> [What to work on] Counting only the lines below that contain the word "listed", what is the total? Give it with no other words.

------------

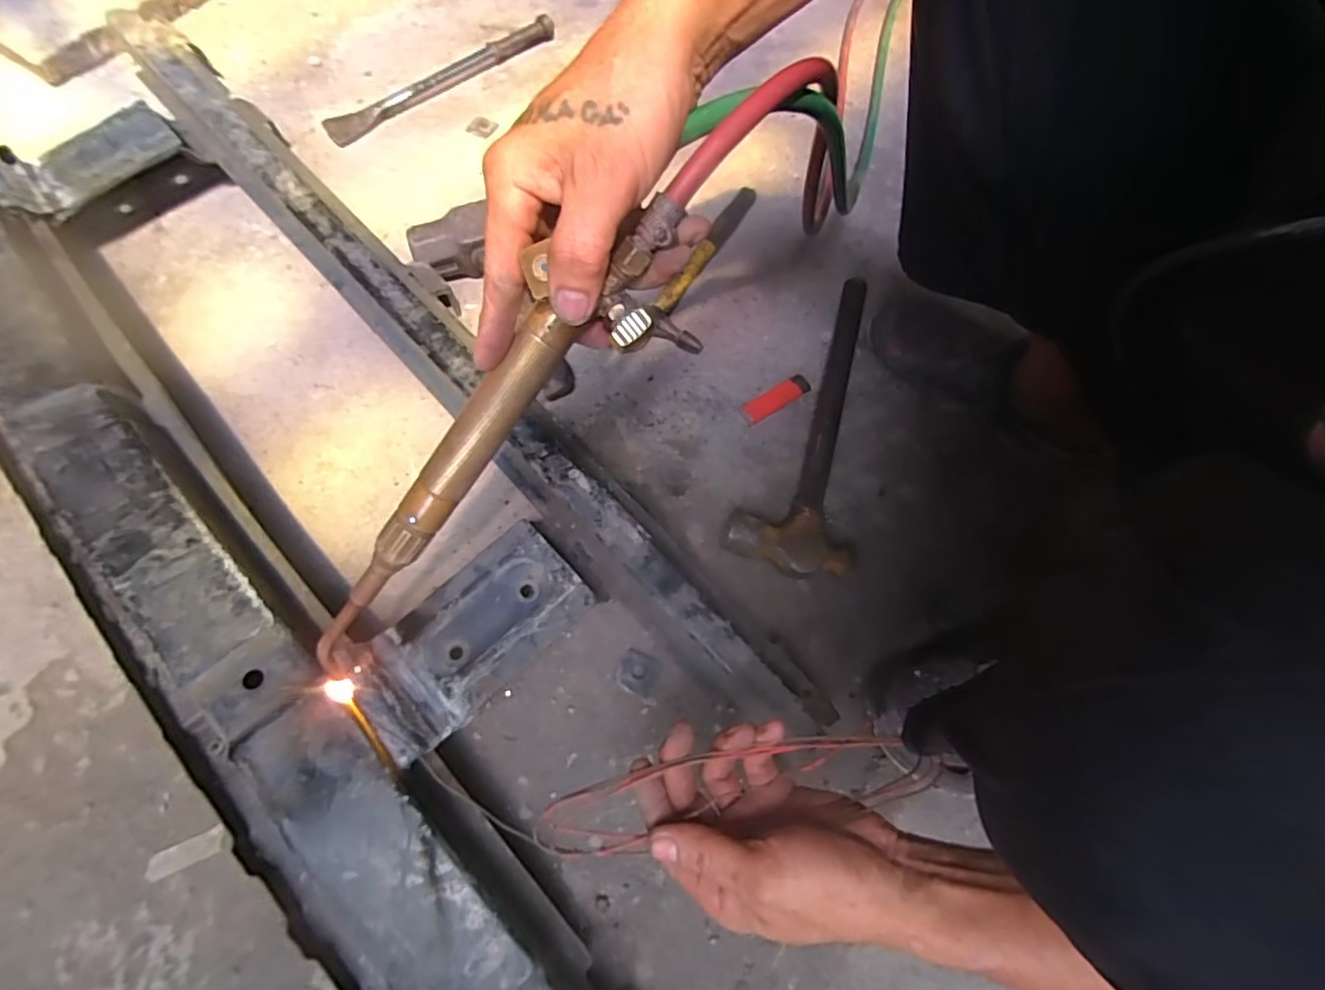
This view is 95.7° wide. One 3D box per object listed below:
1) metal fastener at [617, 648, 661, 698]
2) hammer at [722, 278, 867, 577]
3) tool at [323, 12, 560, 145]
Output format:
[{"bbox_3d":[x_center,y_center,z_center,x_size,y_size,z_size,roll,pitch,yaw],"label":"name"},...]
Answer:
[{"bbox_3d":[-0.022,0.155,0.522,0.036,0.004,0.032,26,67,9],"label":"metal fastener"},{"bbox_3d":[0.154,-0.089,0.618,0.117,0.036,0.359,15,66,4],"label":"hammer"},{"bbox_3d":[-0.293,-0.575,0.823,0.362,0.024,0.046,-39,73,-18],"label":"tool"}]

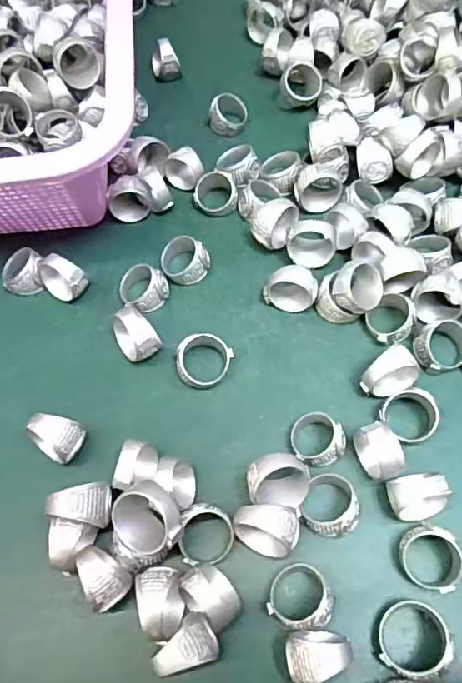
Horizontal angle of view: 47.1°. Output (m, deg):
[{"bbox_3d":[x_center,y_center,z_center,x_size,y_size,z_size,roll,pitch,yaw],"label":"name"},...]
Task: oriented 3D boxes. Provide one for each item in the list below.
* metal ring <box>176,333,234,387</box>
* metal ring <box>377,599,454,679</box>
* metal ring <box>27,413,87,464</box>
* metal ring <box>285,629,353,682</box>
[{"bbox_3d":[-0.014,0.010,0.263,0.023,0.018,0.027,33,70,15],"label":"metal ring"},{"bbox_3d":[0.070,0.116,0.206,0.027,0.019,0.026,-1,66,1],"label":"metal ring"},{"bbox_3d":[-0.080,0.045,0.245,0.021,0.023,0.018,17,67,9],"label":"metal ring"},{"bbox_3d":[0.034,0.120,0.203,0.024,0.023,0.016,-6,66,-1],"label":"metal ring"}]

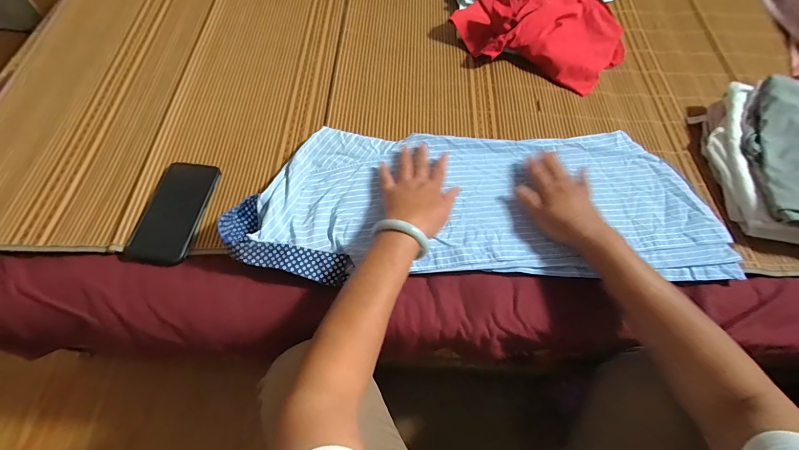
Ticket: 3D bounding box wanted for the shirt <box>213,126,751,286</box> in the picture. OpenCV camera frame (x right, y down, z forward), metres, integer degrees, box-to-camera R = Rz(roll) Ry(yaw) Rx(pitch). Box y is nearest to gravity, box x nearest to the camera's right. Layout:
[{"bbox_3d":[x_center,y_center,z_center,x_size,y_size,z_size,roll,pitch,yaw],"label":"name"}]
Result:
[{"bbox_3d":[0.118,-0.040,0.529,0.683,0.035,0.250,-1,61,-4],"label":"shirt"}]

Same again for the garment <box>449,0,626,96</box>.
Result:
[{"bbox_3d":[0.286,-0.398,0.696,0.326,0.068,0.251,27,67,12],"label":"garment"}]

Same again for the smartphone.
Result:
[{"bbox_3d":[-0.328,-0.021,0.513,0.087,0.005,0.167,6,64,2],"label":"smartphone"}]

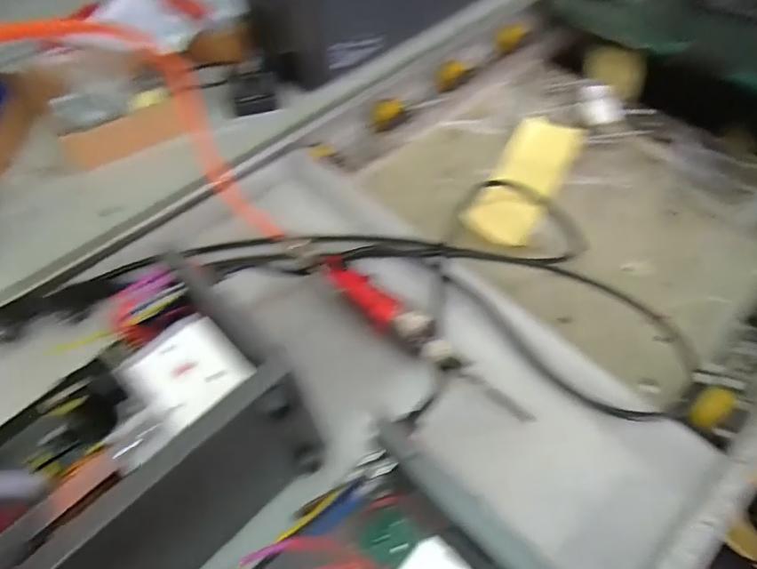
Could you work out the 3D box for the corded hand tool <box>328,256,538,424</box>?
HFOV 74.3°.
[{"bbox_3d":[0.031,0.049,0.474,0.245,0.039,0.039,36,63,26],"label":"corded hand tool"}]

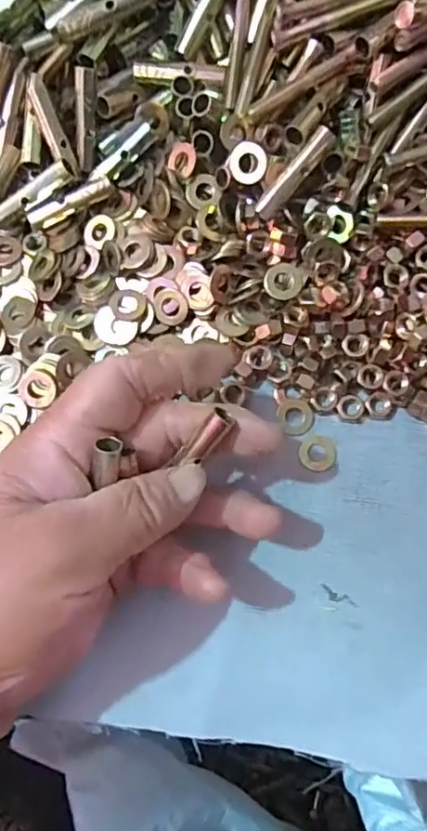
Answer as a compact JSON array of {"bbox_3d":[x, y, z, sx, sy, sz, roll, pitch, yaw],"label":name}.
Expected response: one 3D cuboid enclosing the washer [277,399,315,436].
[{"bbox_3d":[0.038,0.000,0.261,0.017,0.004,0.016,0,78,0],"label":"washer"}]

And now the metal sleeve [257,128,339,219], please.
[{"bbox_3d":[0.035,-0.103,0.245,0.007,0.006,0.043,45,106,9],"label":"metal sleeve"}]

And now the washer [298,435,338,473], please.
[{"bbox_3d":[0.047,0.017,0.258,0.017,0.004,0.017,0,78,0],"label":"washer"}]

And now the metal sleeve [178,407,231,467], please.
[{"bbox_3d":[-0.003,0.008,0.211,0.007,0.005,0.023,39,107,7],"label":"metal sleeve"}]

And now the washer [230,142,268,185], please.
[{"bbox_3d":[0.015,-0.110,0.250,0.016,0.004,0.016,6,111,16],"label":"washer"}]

------------

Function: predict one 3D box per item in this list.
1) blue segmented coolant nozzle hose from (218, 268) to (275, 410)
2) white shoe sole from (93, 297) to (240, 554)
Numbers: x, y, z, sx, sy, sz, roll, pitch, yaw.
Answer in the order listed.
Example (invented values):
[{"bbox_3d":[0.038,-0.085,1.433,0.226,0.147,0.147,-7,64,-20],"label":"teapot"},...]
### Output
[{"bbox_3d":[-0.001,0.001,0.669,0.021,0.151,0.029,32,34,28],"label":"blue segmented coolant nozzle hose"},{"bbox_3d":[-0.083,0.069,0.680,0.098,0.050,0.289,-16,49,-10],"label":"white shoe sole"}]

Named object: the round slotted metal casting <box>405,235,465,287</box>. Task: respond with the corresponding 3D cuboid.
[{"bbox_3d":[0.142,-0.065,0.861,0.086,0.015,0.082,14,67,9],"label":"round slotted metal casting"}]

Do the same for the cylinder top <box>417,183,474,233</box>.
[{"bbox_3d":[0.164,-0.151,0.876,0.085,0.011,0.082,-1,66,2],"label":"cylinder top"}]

------------

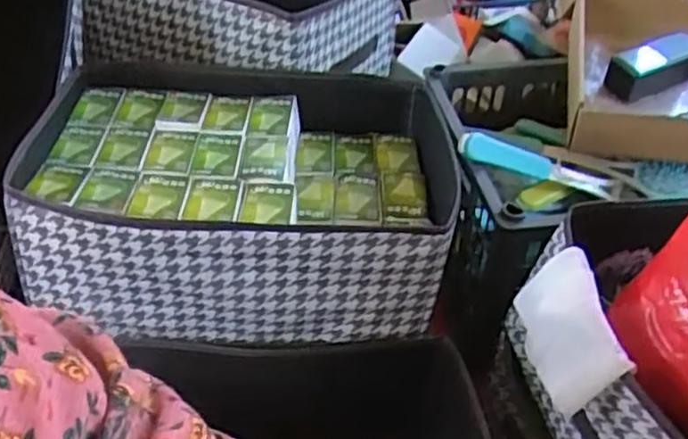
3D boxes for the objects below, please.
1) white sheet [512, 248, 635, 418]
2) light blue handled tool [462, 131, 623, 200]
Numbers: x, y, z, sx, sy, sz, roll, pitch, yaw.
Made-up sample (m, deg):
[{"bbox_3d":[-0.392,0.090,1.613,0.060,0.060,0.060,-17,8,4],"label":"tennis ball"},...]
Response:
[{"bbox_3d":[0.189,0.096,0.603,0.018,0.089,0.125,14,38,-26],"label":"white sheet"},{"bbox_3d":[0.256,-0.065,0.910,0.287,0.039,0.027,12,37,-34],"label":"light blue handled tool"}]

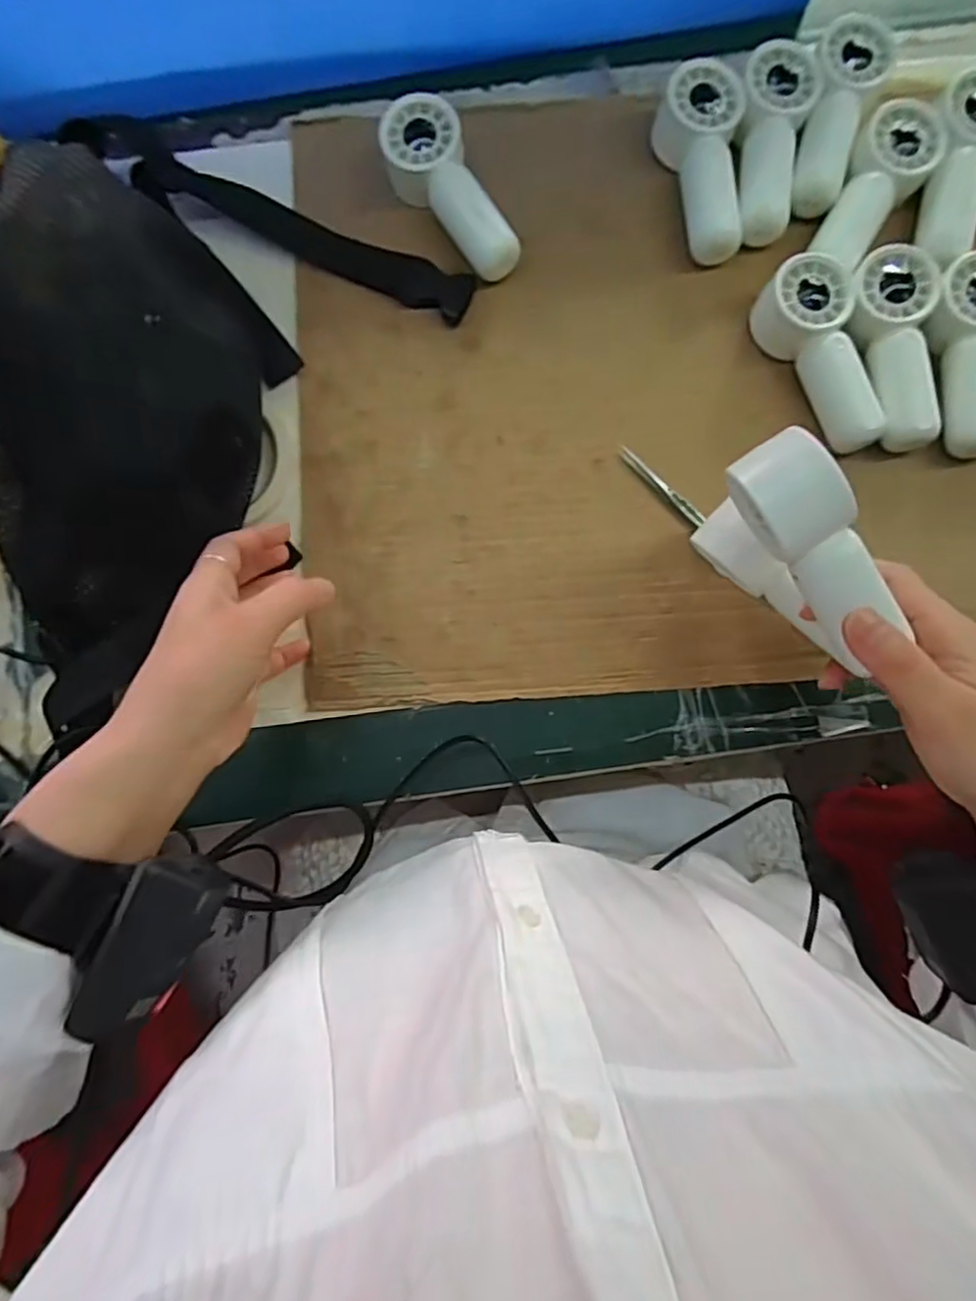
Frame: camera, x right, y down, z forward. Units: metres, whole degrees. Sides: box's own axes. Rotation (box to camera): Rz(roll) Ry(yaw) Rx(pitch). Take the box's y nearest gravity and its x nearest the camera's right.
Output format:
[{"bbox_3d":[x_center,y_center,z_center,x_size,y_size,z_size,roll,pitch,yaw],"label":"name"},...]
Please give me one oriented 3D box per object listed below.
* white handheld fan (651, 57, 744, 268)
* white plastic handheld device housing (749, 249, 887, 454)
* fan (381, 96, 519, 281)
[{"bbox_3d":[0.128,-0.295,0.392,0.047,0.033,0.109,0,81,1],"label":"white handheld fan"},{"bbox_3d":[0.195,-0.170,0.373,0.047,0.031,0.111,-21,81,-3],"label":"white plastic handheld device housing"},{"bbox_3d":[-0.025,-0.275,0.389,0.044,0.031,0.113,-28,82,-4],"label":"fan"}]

------------

> [Response] 3